Activity |
The data below should be transcribed in full, with no picture included.

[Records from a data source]

____

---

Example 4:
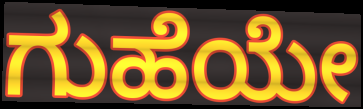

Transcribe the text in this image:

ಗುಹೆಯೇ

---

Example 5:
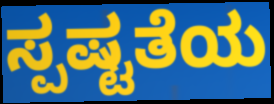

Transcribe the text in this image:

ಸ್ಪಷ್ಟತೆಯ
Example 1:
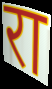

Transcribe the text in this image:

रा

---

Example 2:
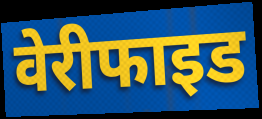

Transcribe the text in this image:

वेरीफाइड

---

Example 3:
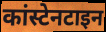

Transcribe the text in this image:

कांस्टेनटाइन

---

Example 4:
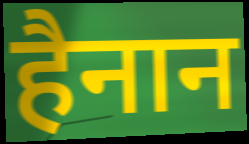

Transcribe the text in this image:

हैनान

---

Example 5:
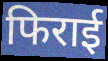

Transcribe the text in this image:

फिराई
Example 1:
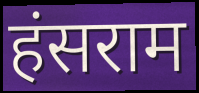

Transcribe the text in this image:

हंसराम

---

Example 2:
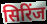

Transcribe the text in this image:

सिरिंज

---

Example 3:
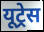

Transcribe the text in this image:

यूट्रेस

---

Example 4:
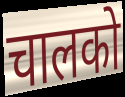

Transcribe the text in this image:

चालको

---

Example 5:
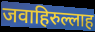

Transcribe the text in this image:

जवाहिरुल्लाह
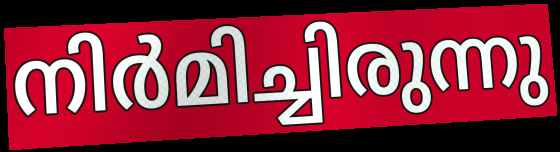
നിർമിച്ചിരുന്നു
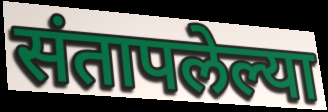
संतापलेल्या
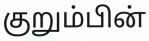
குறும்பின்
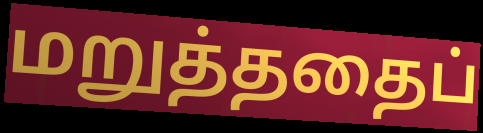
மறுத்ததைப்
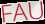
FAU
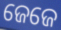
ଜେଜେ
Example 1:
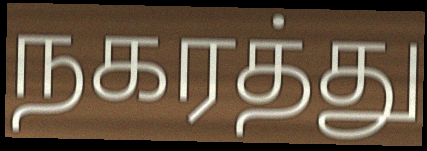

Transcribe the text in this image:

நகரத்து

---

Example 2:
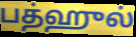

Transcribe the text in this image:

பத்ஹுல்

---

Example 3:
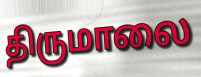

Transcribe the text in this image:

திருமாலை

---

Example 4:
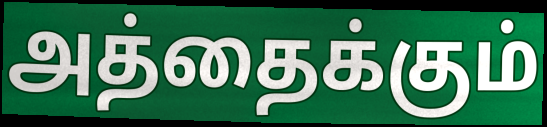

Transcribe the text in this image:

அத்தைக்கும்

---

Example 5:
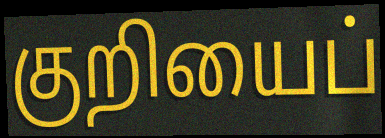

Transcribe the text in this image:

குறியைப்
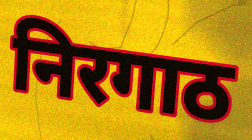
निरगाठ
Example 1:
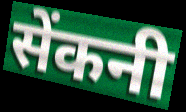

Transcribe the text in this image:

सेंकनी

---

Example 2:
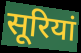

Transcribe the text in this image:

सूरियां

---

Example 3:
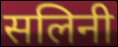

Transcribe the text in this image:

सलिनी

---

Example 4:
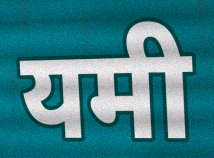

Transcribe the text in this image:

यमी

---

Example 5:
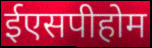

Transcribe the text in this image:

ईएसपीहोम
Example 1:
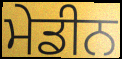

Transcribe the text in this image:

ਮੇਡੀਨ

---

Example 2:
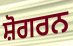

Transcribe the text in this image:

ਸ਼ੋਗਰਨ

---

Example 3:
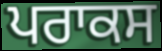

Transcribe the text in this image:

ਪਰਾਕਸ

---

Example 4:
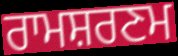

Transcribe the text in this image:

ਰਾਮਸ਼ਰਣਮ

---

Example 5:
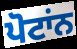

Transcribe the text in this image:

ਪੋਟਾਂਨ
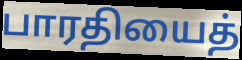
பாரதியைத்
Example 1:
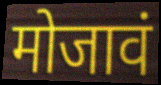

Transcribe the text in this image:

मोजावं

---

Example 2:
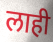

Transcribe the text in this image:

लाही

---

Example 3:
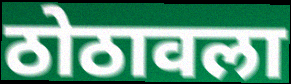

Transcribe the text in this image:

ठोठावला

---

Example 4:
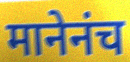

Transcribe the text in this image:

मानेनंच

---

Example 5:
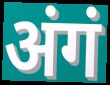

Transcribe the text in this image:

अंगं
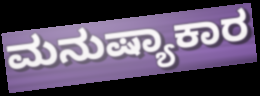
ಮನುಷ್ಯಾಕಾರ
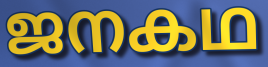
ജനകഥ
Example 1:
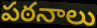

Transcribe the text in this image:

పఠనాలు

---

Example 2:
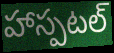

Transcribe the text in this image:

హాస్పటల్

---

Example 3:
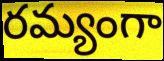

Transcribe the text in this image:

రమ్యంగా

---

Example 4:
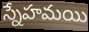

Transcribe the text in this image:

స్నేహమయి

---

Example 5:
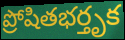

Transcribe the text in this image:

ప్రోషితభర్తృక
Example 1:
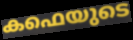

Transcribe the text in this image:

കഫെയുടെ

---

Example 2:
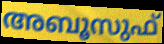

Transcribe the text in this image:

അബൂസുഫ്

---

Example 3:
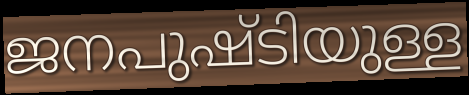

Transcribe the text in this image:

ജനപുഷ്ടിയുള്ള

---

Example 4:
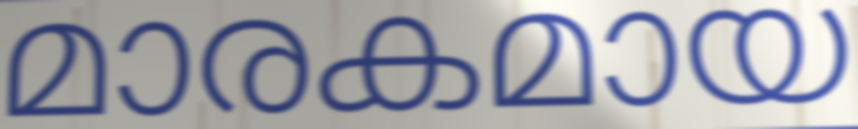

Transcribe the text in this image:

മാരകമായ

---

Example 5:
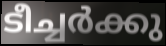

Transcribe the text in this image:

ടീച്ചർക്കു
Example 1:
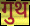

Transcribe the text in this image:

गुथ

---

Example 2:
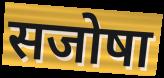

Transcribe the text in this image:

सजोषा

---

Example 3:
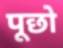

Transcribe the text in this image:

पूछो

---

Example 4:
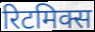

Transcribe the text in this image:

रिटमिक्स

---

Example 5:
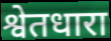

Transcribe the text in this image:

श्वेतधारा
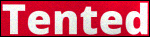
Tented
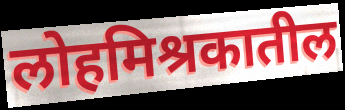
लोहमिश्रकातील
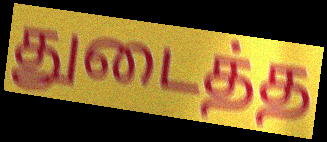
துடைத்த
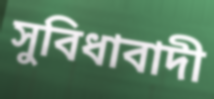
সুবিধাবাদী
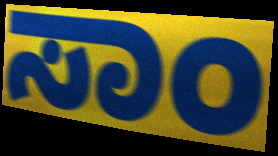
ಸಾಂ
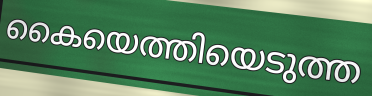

____

The completed task |
---

Example 4:

Transcribe the text in this image:

ಗುಹೆಯೇ

---

Example 5:

Transcribe the text in this image:

ಸ್ಪಷ್ಟತೆಯ
Example 1:

Transcribe the text in this image:

रा

---

Example 2:

Transcribe the text in this image:

वेरीफाइड

---

Example 3:

Transcribe the text in this image:

कांस्टेनटाइन

---

Example 4:

Transcribe the text in this image:

हैनान

---

Example 5:

Transcribe the text in this image:

फिराई
Example 1:

Transcribe the text in this image:

हंसराम

---

Example 2:

Transcribe the text in this image:

सिरिंज

---

Example 3:

Transcribe the text in this image:

यूट्रेस

---

Example 4:

Transcribe the text in this image:

चालको

---

Example 5:

Transcribe the text in this image:

जवाहिरुल्लाह
നിർമിച്ചിരുന്നു
संतापलेल्या
குறும்பின்
மறுத்ததைப்
FAU
ଜେଜେ
Example 1:

Transcribe the text in this image:

நகரத்து

---

Example 2:

Transcribe the text in this image:

பத்ஹுல்

---

Example 3:

Transcribe the text in this image:

திருமாலை

---

Example 4:

Transcribe the text in this image:

அத்தைக்கும்

---

Example 5:

Transcribe the text in this image:

குறியைப்
निरगाठ
Example 1:

Transcribe the text in this image:

सेंकनी

---

Example 2:

Transcribe the text in this image:

सूरियां

---

Example 3:

Transcribe the text in this image:

सलिनी

---

Example 4:

Transcribe the text in this image:

यमी

---

Example 5:

Transcribe the text in this image:

ईएसपीहोम
Example 1:

Transcribe the text in this image:

ਮੇਡੀਨ

---

Example 2:

Transcribe the text in this image:

ਸ਼ੋਗਰਨ

---

Example 3:

Transcribe the text in this image:

ਪਰਾਕਸ

---

Example 4:

Transcribe the text in this image:

ਰਾਮਸ਼ਰਣਮ

---

Example 5:

Transcribe the text in this image:

ਪੋਟਾਂਨ
பாரதியைத்
Example 1:

Transcribe the text in this image:

मोजावं

---

Example 2:

Transcribe the text in this image:

लाही

---

Example 3:

Transcribe the text in this image:

ठोठावला

---

Example 4:

Transcribe the text in this image:

मानेनंच

---

Example 5:

Transcribe the text in this image:

अंगं
ಮನುಷ್ಯಾಕಾರ
ജനകഥ
Example 1:

Transcribe the text in this image:

పఠనాలు

---

Example 2:

Transcribe the text in this image:

హాస్పటల్

---

Example 3:

Transcribe the text in this image:

రమ్యంగా

---

Example 4:

Transcribe the text in this image:

స్నేహమయి

---

Example 5:

Transcribe the text in this image:

ప్రోషితభర్తృక
Example 1:

Transcribe the text in this image:

കഫെയുടെ

---

Example 2:

Transcribe the text in this image:

അബൂസുഫ്

---

Example 3:

Transcribe the text in this image:

ജനപുഷ്ടിയുള്ള

---

Example 4:

Transcribe the text in this image:

മാരകമായ

---

Example 5:

Transcribe the text in this image:

ടീച്ചർക്കു
Example 1:

Transcribe the text in this image:

गुथ

---

Example 2:

Transcribe the text in this image:

सजोषा

---

Example 3:

Transcribe the text in this image:

पूछो

---

Example 4:

Transcribe the text in this image:

रिटमिक्स

---

Example 5:

Transcribe the text in this image:

श्वेतधारा
Tented
लोहमिश्रकातील
துடைத்த
সুবিধাবাদী
ಸಾಂ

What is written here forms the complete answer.